start Text

In 1996, three inmates at the Missouri Eastern
Correctional Center created the "Violent Offender Program." This unique
intensive self-help program is run by inmate facilitators themselves,
challenging other inmates to identify their criminal patterns of thinking
and behavior, take full responsibility for their actions, and create a
program for changing these patterns. The men who survive the intense 36
sessions over 14 weeks move into relapse prevention and work on restorative
justice, making amends to their family members, victims, and the community.
The story of VOP is written in a 40-page book entitled
AMAZING
GRACE: THE STORY OF THE VOP. This book presents a history and outline
of the program, with some of the key tools and processes, plus testimonies
from VOP members and several VICs (Volunteers in Corrections) working with
VOP. It concludes with some of the restorative justice projects the men are
running and a copy of the
Prison
Pledge of Nonviolence.
Dr. James McGinnis, IPJ
(Institute for Peace & Justice)
Program Director, has been working as a VIC with VOP since 1998.
Prison Pledge of Nonviolence
One of IPJ’s major
contributions to VOP has been to help the men formulate and implement the
Prison Pledge of Nonviolence which they adapted from IPJ’s
Family Pledge. The men write an essay quarterly on their efforts to put
the Pledge into practice. The best of these essays
were published in the Summer 2001 issue of the PPJN/FAVAN Newsletter.
To read two of these essays, click on
"Listening
Carefully" and
"Forgive…" The whole issue is available with
AMAZING
GRACE from IPJ. As one VOP facilitator put it, "I
was a murderer who came to prison and became a ‘murderer’ on the basketball
court, causing more victims. But through the blessing of VOP, the
Pledge, and my peers really challenging me to become my best self, I am
becoming a new person."

end Text
start Records

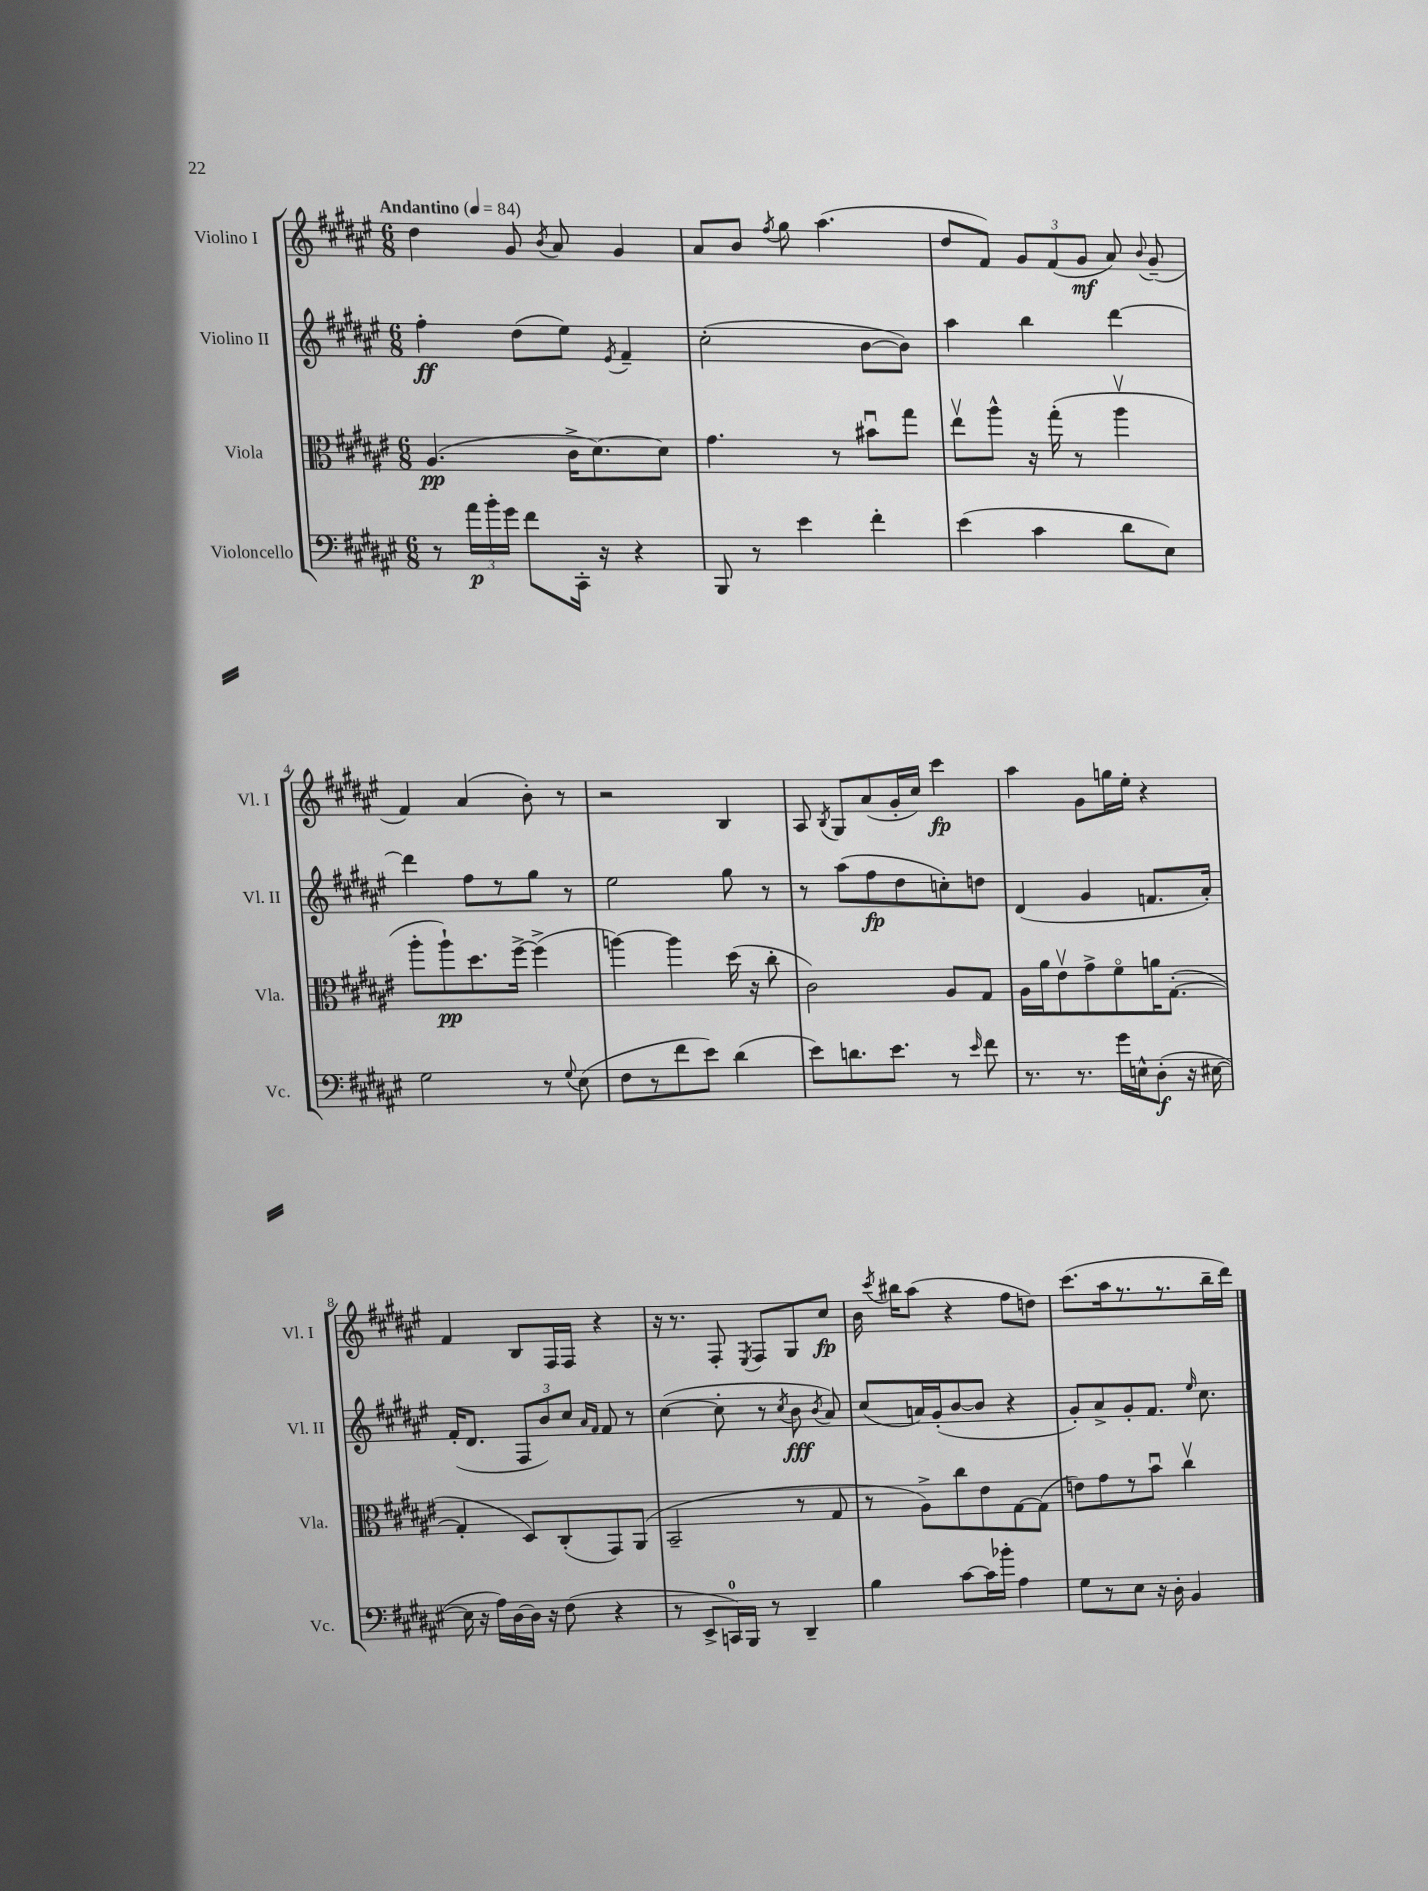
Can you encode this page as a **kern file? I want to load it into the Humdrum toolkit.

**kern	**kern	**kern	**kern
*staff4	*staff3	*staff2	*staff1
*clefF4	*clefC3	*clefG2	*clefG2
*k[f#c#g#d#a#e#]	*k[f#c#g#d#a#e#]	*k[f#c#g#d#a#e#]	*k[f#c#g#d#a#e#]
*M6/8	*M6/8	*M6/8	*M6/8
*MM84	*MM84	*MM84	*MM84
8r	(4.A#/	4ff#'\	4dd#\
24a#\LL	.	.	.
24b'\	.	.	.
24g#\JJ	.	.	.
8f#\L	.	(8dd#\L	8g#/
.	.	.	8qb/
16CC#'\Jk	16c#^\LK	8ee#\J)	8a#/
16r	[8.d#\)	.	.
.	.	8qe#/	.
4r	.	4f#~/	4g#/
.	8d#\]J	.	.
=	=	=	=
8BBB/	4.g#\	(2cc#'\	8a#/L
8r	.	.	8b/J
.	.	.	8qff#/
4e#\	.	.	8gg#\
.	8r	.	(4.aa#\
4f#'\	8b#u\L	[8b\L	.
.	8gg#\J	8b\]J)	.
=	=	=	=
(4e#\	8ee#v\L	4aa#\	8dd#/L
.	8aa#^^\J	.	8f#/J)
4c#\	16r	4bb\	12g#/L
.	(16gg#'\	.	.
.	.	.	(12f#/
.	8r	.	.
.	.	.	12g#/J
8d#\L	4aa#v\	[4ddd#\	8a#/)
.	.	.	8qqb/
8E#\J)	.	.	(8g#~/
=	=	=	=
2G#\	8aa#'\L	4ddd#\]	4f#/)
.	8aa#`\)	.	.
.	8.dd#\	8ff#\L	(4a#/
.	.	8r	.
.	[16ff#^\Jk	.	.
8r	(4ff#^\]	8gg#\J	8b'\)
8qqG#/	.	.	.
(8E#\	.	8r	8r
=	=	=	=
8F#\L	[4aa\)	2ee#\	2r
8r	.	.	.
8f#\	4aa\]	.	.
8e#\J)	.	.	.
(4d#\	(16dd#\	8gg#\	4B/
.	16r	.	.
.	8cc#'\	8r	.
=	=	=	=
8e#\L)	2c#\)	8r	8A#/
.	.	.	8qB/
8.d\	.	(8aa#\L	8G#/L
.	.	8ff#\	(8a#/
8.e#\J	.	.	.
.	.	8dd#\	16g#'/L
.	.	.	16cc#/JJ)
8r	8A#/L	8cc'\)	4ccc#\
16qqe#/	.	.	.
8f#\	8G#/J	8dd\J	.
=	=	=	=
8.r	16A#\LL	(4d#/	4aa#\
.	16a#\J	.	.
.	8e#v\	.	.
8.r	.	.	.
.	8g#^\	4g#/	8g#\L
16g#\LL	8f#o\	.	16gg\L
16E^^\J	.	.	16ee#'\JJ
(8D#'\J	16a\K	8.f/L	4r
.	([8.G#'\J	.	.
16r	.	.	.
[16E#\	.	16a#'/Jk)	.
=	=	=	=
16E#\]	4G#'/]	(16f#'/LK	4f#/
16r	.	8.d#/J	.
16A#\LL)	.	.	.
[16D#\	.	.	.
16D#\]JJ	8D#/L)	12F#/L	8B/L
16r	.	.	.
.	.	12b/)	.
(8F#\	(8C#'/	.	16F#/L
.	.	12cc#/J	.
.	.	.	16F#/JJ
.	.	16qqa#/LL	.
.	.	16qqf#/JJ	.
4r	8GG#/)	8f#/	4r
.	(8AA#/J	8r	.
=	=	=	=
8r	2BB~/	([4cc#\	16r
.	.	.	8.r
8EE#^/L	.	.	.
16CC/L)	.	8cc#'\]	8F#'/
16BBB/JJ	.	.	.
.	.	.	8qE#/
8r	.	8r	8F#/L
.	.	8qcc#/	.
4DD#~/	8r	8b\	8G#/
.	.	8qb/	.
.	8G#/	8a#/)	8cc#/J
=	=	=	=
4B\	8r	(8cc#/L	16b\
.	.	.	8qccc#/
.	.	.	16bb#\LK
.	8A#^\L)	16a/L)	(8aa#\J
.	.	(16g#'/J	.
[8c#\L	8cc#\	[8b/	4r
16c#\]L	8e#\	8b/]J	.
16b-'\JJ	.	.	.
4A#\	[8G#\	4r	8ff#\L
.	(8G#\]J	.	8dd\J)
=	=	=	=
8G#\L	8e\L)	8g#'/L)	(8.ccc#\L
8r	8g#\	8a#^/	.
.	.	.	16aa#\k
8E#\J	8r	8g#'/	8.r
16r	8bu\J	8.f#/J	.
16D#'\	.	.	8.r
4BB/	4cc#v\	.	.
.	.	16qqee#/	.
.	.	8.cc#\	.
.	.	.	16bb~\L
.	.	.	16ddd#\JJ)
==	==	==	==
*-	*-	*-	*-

end Records

*Job 1*.
Answer these about the text on the Violent Offender Program:
(a) In what year was the program created?
(b) How many sessions, over how many weeks, make up the intense phase?
(c) Since what year has Dr. James McGinnis worked as a VIC with the program?
*Job 2*. According to the text on the Violent Offender Program, to whom do the men make amends through restorative justice? List all of them.
*Job 3*. Write the next part of the text on the Violent Offender Program, starting after the facilitator's closing quotation.

*Right answer 1*.
(a) 1996
(b) 36 sessions over 14 weeks
(c) 1998

*Right answer 2*.
- Their family members
- Victims
- The community

*Right answer 3*.
Rays of Hope
“Come on, you can do
this, Kameika. I know you can. You’ve shown us how sharp you are. You can
do it.” I was amazed at Gary’s positive tone and attitude toward this
rebellious high school student. But he could really identify with her, for
he had been that student 35 years ago. Now, after serving a 20-year prison
term as a violent offender, he was teaching part of the “Violent Offender
Program” (VOP) he helped create in prison to a group of St. Louis public
school students.
It was Gary Ingram who invited me seven years ago to be an “outside”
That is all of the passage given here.